Nesta semana, o Tribunal de Justiça de São Paulo (TJ-SP), deu um recado claro de responsabilidade civil e ordem pública, ao condenar o influenciador digital Maykon dos Santos Pereira, a pagar R$ 100 mil por danos morais coletivos, após incentivar “rolezinhos” automotivos e disputas perigosas no litoral paulista.
A ENGRENAGEM DO FATO: A devassa jurídica teve início após uma ação civil pública movida pela Prefeitura de Peruíbe. Aproveitando sua enorme força nas redes digitais, onde acumula mais de 740 mil seguidores, o investigado usava o alcance dos seus perfis, para convocar e promover encontros clandestinos em vias públicas, especialmente durante períodos de alta temporada.

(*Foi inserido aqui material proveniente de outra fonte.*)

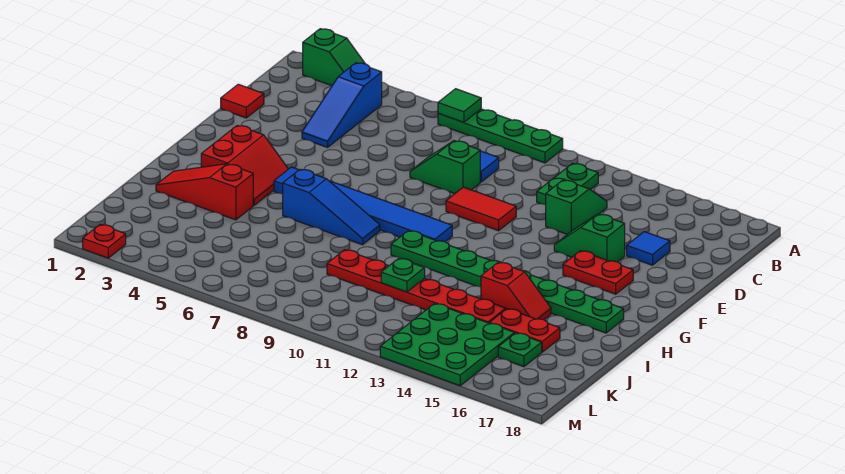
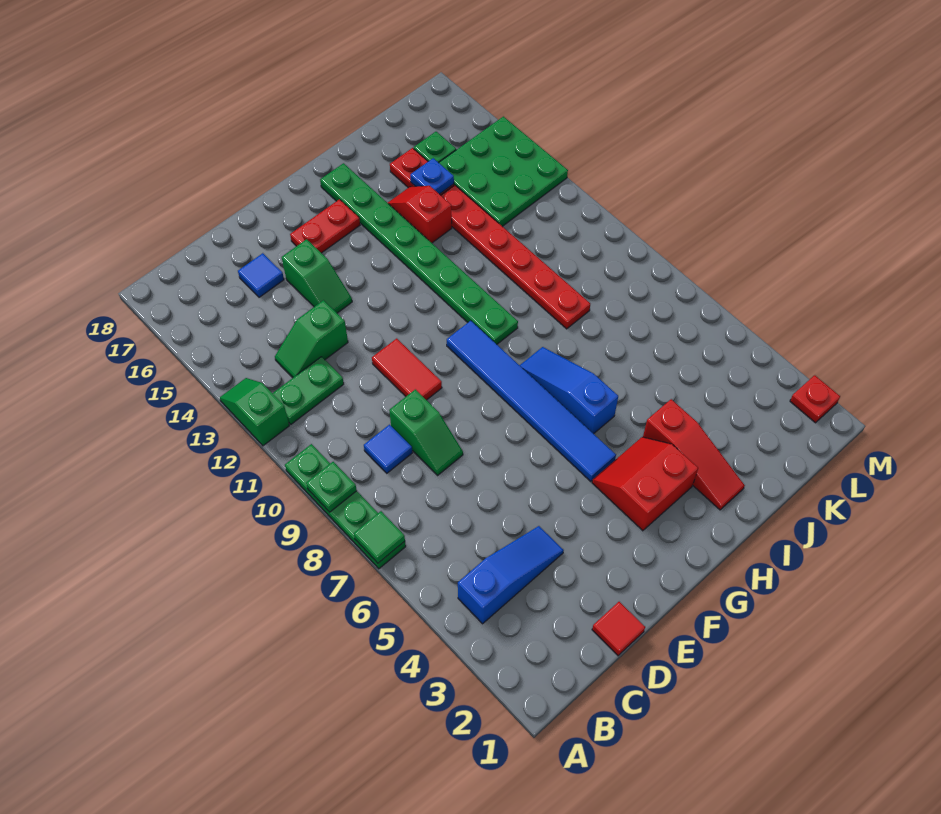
green 1x2 slope [303,29,365,86] -> green 1x2 slope moved to [220,378,289,446]
red 1x2 plate [563,251,633,294] -> red 1x2 plate turned to [290,199,360,253]
green 1x1 plate [381,258,425,292] -> green 1x1 plate moved to [306,462,357,512]
none -> blue 1x1 plate [410,158,454,194]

As convocações resultavam em aglomerações massivas, manobras arriscadas, rachas entre carros de luxo e barulho excessivo que paralisavam bairros inteiros e sobrecarregavam os serviços municipais de saúde e segurança. Em janeiro do mesmo ano, durante a Operação Verão, o influenciador já havia tido seu Porsche 911, apreendido pela polícia após ser flagrado transitando na contramão na Avenida Governador Mário Covas.
VOZES E ANÁLISE: A decisão da 13ª Câmara de Direito Público do TJ-SP, reformou a sentença de primeira instância para fixar a indenização pelo impacto negativo causado à coletividade. A relatora do processo, desembargadora Flora Maria Nesi Tossi Silva, destacou em seu voto que o poder de mobilização do réu amplificava exponencialmente os riscos no trânsito.
“O réu utilizou rede social com milhares de seguidores para divulgação de práticas violadoras das normas administrativas”, apontou a magistrada, sublinhando que o potencial de incitação a atos ilícitos tornou-se “imensurável”. Em nota oficial, a defesa de Maykon afirmou que respeita o acórdão, mas recorrerá da decisão alegando ausência de provas de que ele tenha organizado os eventos. A prefeitura, por sua vez, celebrou a condenação como uma vitória exemplar contra a impunidade.
DADOS OFICIAIS:
Condenação: R$ 100 mil em indenização por danos morais coletivos.
Base Legal: Código de Trânsito Brasileiro (CTB) e Lei da Ação Civil Pública (Lei nº 7.347/1985).
Localização: Vias urbanas e orla do município de Peruíbe, Litoral Sul de SP.
Impacto Social: O montante arrecadado com a condenação será revertido diretamente em investimentos e benfeitorias para a própria cidade.
O RIGOR DA LEI: A internet não é terra sem lei, e as ruas da nossa cidade não são pista de exibição para quem quer ostentar desrespeito às normas de trânsito. Usar a influência digital para incentivar a desordem e colocar vidas inocentes em risco, é uma afronta intolerável ao direito de ir e vir do cidadão trabalhador.
Quem transforma o sossego das famílias em espetáculo irresponsável, precisa sentir o peso do bolso e das sanções judiciais. O respeito à lei e à ordem pública deve prevalecer sempre sobre a vaidade do engajamento virtual.
AGORA A PERGUNTA QUE NÃO QUER CALAR:
Você acredita que indenizações financeiras de R$ 100 mil são suficientes para coibir influenciadores de promoverem ‘rolezinhos’ e rachas, ou a Justiça deveria determinar a apreensão definitiva dos veículos e a cassação da CNH dos envolvidos?